──────── Dataset extract ────────

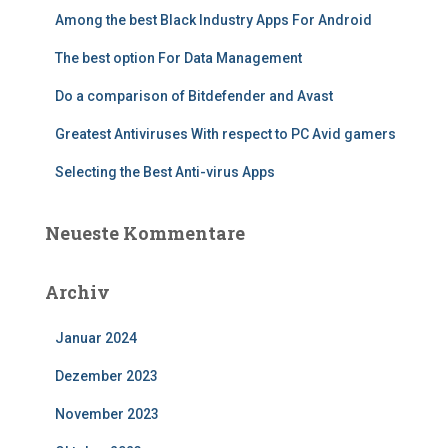
Among the best Black Industry Apps For Android
The best option For Data Management
Do a comparison of Bitdefender and Avast
Greatest Antiviruses With respect to PC Avid gamers
Selecting the Best Anti-virus Apps
Neueste Kommentare
Archiv
Januar 2024
Dezember 2023
November 2023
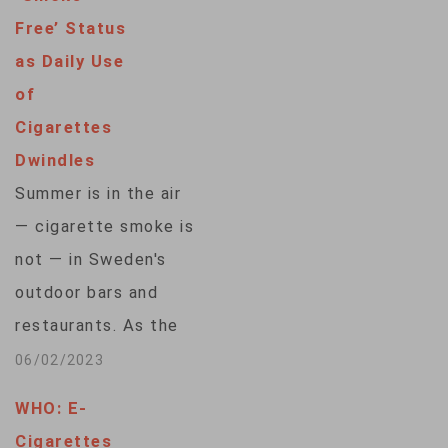
Smoking and Health
Free’ Status
said more than 40%
as Daily Use
of those surveyed
of
say they gave up
Cigarettes
cigarettes in direct
Dwindles
response to the
Summer is in the air
coronavirus. A
— cigarette smoke is
separate poll by…
not — in Sweden's
outdoor bars and
restaurants. As the
World Health
06/02/2023
Organization marks
WHO: E-
"World No Tobacco
Cigarettes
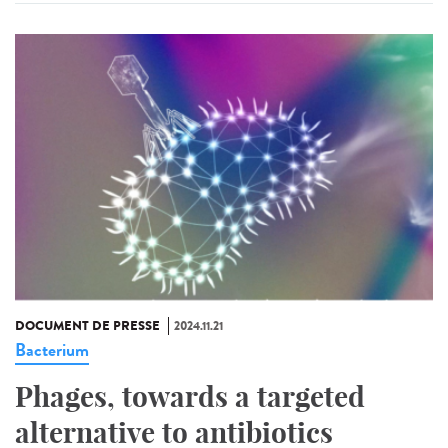
DOCUMENT DE PRESSE
2024.11.21
Bacterium
Phages, towards a targeted
alternative to antibiotics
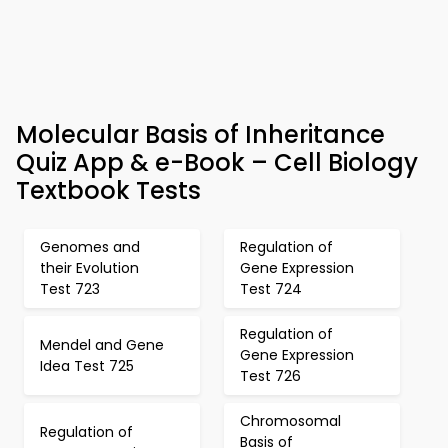
Molecular Basis of Inheritance
Quiz App & e-Book – Cell Biology
Textbook Tests
Genomes and
Regulation of
their Evolution
Gene Expression
Test 723
Test 724
Regulation of
Mendel and Gene
Gene Expression
Idea Test 725
Test 726
Chromosomal
Regulation of
Basis of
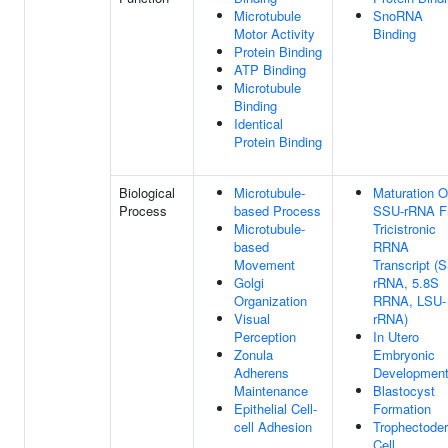
Microtubule
SnoRNA
Motor Activity
Binding
Protein Binding
ATP Binding
Microtubule
Binding
Identical
Protein Binding
Biological
Microtubule-
Maturation O
Process
based Process
SSU-rRNA F
Microtubule-
Tricistronic
based
RRNA
Movement
Transcript (
Golgi
rRNA, 5.8S
Organization
RRNA, LSU-
Visual
rRNA)
Perception
In Utero
Zonula
Embryonic
Adherens
Developmen
Maintenance
Blastocyst
Epithelial Cell-
Formation
cell Adhesion
Trophectode
Cell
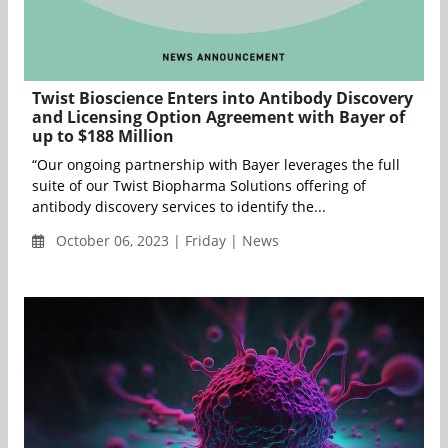
Twist Bioscience Enters into Antibody Discovery
and Licensing Option Agreement with Bayer of
up to $188 Million
“Our ongoing partnership with Bayer leverages the full
suite of our Twist Biopharma Solutions offering of
antibody discovery services to identify the...
October 06, 2023 | Friday | News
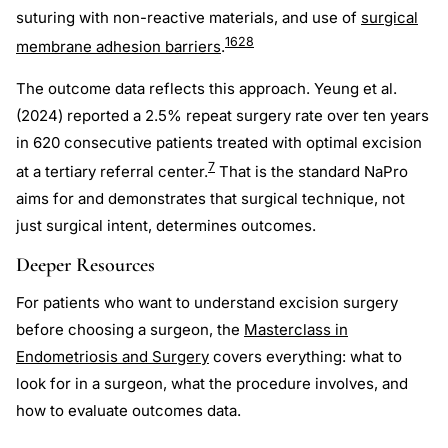
suturing with non-reactive materials, and use of
surgical
16
28
membrane adhesion barriers
.
The outcome data reflects this approach. Yeung et al.
(2024) reported a 2.5% repeat surgery rate over ten years
in 620 consecutive patients treated with optimal excision
7
at a tertiary referral center.
That is the standard NaPro
aims for and demonstrates that surgical technique, not
just surgical intent, determines outcomes.
Deeper Resources
For patients who want to understand excision surgery
before choosing a surgeon, the
Masterclass in
Endometriosis and Surgery
covers everything: what to
look for in a surgeon, what the procedure involves, and
how to evaluate outcomes data.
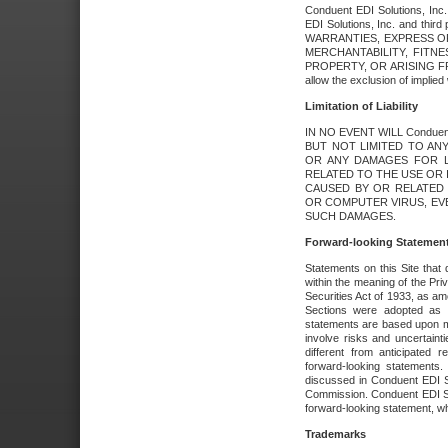
Conduent EDI Solutions, Inc. 
EDI Solutions, Inc. and thir
WARRANTIES, EXPRESS OR
MERCHANTABILITY, FITN
PROPERTY, OR ARISING FR
allow the exclusion of implie
Limitation of Liability
IN NO EVENT WILL Conduen
BUT NOT LIMITED TO ANY
OR ANY DAMAGES FOR L
RELATED TO THE USE OR I
CAUSED BY OR RELATED 
OR COMPUTER VIRUS, EVEN 
SUCH DAMAGES.
Forward-looking Statemen
Statements on this Site that 
within the meaning of the Pri
Securities Act of 1933, as a
Sections were adopted as pa
statements are based upon 
involve risks and uncertaint
different from anticipated
forward-looking statements.
discussed in Conduent EDI So
Commission. Conduent EDI Solu
forward-looking statement, wh
Trademarks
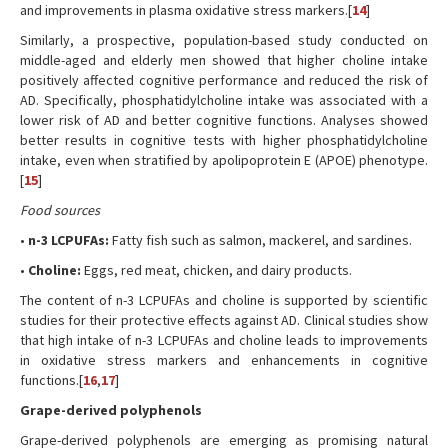
and improvements in plasma oxidative stress markers.[
14
]
Similarly, a prospective, population-based study conducted on
middle-aged and elderly men showed that higher choline intake
positively affected cognitive performance and reduced the risk of
AD. Specifically, phosphatidylcholine intake was associated with a
lower risk of AD and better cognitive functions. Analyses showed
better results in cognitive tests with higher phosphatidylcholine
intake, even when stratified by apolipoprotein E (APOE) phenotype.
[
15
]
Food sources
•
n-3 LCPUFAs:
Fatty fish such as salmon, mackerel, and sardines.
•
Choline:
Eggs, red meat, chicken, and dairy products.
The content of n-3 LCPUFAs and choline is supported by scientific
studies for their protective effects against AD. Clinical studies show
that high intake of n-3 LCPUFAs and choline leads to improvements
in oxidative stress markers and enhancements in cognitive
functions.[
16
,
17
]
Grape-derived polyphenols
Grape-derived polyphenols are emerging as promising natural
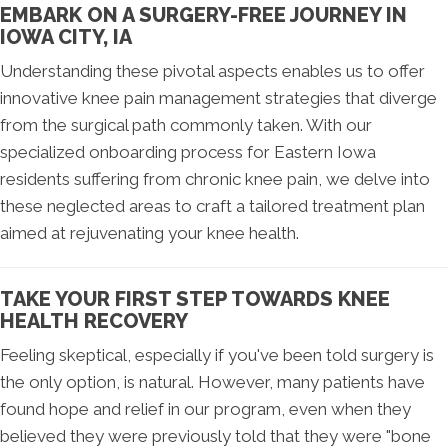
EMBARK ON A SURGERY-FREE JOURNEY IN
IOWA CITY, IA
Understanding these pivotal aspects enables us to offer
innovative knee pain management strategies that diverge
from the surgical path commonly taken. With our
specialized onboarding process for Eastern Iowa
residents suffering from chronic knee pain, we delve into
these neglected areas to craft a tailored treatment plan
aimed at rejuvenating your knee health.
TAKE YOUR FIRST STEP TOWARDS KNEE
HEALTH RECOVERY
Feeling skeptical, especially if you've been told surgery is
the only option, is natural. However, many patients have
found hope and relief in our program, even when they
believed they were previously told that they were "bone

────────

How to complete this task — "cigarettes in direct" marks the first line to copy, and "The outcome data" marks the last. Repeat that stretch above exactly, with no pictures.

Your solution —
cigarettes in direct
Dwindles
response to the
Summer is in the air
coronavirus. A
— cigarette smoke is
separate poll by…
not — in Sweden's
outdoor bars and
restaurants. As the
World Health
06/02/2023
Organization marks
WHO: E-
"World No Tobacco
Cigarettes
DOCUMENT DE PRESSE
2024.11.21
Bacterium
Phages, towards a targeted
alternative to antibiotics
Molecular Basis of Inheritance
Quiz App & e-Book – Cell Biology
Textbook Tests
Genomes and
Regulation of
their Evolution
Gene Expression
Test 723
Test 724
Regulation of
Mendel and Gene
Gene Expression
Idea Test 725
Test 726
Chromosomal
Regulation of
Basis of
Microtubule
SnoRNA
Motor Activity
Binding
Protein Binding
ATP Binding
Microtubule
Binding
Identical
Protein Binding
Biological
Microtubule-
Maturation O
Process
based Process
SSU-rRNA F
Microtubule-
Tricistronic
based
RRNA
Movement
Transcript (
Golgi
rRNA, 5.8S
Organization
RRNA, LSU-
Visual
rRNA)
Perception
In Utero
Zonula
Embryonic
Adherens
Developmen
Maintenance
Blastocyst
Epithelial Cell-
Formation
cell Adhesion
Trophectode
Cell
Twist Bioscience Enters into Antibody Discovery
and Licensing Option Agreement with Bayer of
up to $188 Million
“Our ongoing partnership with Bayer leverages the full
suite of our Twist Biopharma Solutions offering of
antibody discovery services to identify the...
October 06, 2023 | Friday | News
suturing with non-reactive materials, and use of
surgical
16
28
membrane adhesion barriers
.
The outcome data reflects this approach. Yeung et al.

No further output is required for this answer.